___ Extracted text ___

# FOC - Why calculate W/O a head



## BarneySlayer (Feb 28, 2009)

That's a good question.

I have no idea.


----------



## thunderbolt (Oct 11, 2002)

Not sure where you got your information from, but FOC is calculated with a broadhead or field point on the arrow. It may be measured from the nock throat to the edge of the insert though. Here's how I do it http://home.att.net/~sajackson/archery9.html


----------



## edthearcher (Nov 2, 2002)

*foc*

so what idiot are you listening to??? front of center FOC what does that mean to you. to the rest of us its with the point on.:mg: the posts get better and better


----------



## SonnyThomas (Sep 10, 2006)

Ches said:


> OK, I know you are to calculate FOC from the throat of the nock to the end of the arrow (to the insert ring) prior to putting your field point or broad head on. My question is why it is done this way instead of finished arrow (with tip installed)? If I have 7% FOC without a 100 grain field tip, I should have a lot more with it.


I believe you misread the instructions. The balance point is found with the tip in place.

At one time there was in fact two formulas for figuring FOC. One is in General Archery Information, http://www.archerytalk.com/vb/showthread.php?t=453845

The second formula, if I remember correctly, was in the link given in the above link,
http://www.socalarchery.com/Information/front of center.htm

I can not get it to come up. However, years back, I received the same formula in a pamphlet in one my hunting magazines (Bowhunting, perhaps?). The formula was given by, I think, Bill Winke. As such, the shaft is measured from the bottom of the nock groove to the end of the cut shaft, not including the insert. Having built target and hunting arrows using both methods I could not tell the difference in accuracy or performance.

___ Raw data ___

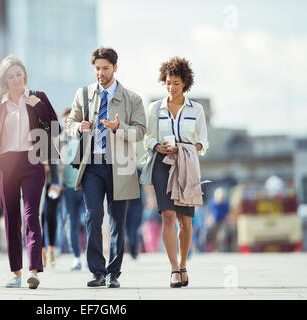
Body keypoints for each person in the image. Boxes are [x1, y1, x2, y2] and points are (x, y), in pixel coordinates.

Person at [0, 55, 59, 289]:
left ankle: (34, 270)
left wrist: (39, 106)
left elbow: (55, 127)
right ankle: (16, 273)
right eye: (10, 76)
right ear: (4, 81)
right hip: (6, 163)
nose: (16, 79)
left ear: (25, 74)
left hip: (32, 162)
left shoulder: (38, 97)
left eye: (19, 74)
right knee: (11, 218)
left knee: (30, 216)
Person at [66, 47, 146, 288]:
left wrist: (117, 129)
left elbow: (141, 131)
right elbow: (69, 122)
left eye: (105, 68)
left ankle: (114, 273)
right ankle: (97, 271)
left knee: (116, 220)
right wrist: (79, 127)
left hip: (120, 166)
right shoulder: (83, 94)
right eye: (97, 69)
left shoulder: (132, 98)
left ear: (115, 68)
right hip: (92, 165)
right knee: (93, 216)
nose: (100, 73)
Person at [143, 57, 209, 288]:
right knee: (168, 215)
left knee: (186, 220)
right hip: (162, 162)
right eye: (168, 83)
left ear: (185, 84)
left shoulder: (196, 109)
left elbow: (203, 141)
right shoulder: (155, 108)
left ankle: (183, 265)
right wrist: (156, 146)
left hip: (187, 164)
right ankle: (173, 269)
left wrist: (190, 148)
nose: (171, 87)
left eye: (176, 83)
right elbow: (147, 137)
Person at [61, 108, 87, 271]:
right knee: (71, 222)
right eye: (65, 122)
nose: (67, 125)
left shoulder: (82, 139)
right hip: (67, 190)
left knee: (88, 220)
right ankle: (76, 257)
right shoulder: (59, 142)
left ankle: (91, 255)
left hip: (85, 188)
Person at [41, 163, 61, 267]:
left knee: (51, 216)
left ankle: (51, 252)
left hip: (53, 182)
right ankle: (41, 253)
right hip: (36, 179)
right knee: (39, 216)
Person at [206, 187, 230, 252]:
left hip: (222, 222)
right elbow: (208, 213)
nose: (221, 198)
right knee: (212, 235)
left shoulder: (225, 204)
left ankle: (221, 249)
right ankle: (214, 248)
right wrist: (208, 220)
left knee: (222, 235)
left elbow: (228, 213)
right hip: (214, 221)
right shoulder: (211, 203)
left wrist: (228, 220)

___

_Problem set_.
1. In the FOC thread, what does SonnyThomas say about whether the balance point is found with or without the tip?
2. Echo the FOC thread from "so what idiot" up to and including "more with it.".
The entries play no part in this.

_Answers to the tasks_.
1. The balance point is found with the tip in place.

2.
so what idiot are you listening to??? front of center FOC what does that mean to you. to the rest of us its with the point on.:mg: the posts get better and better


----------



## SonnyThomas (Sep 10, 2006)

Ches said:


> OK, I know you are to calculate FOC from the throat of the nock to the end of the arrow (to the insert ring) prior to putting your field point or broad head on. My question is why it is done this way instead of finished arrow (with tip installed)? If I have 7% FOC without a 100 grain field tip, I should have a lot more with it.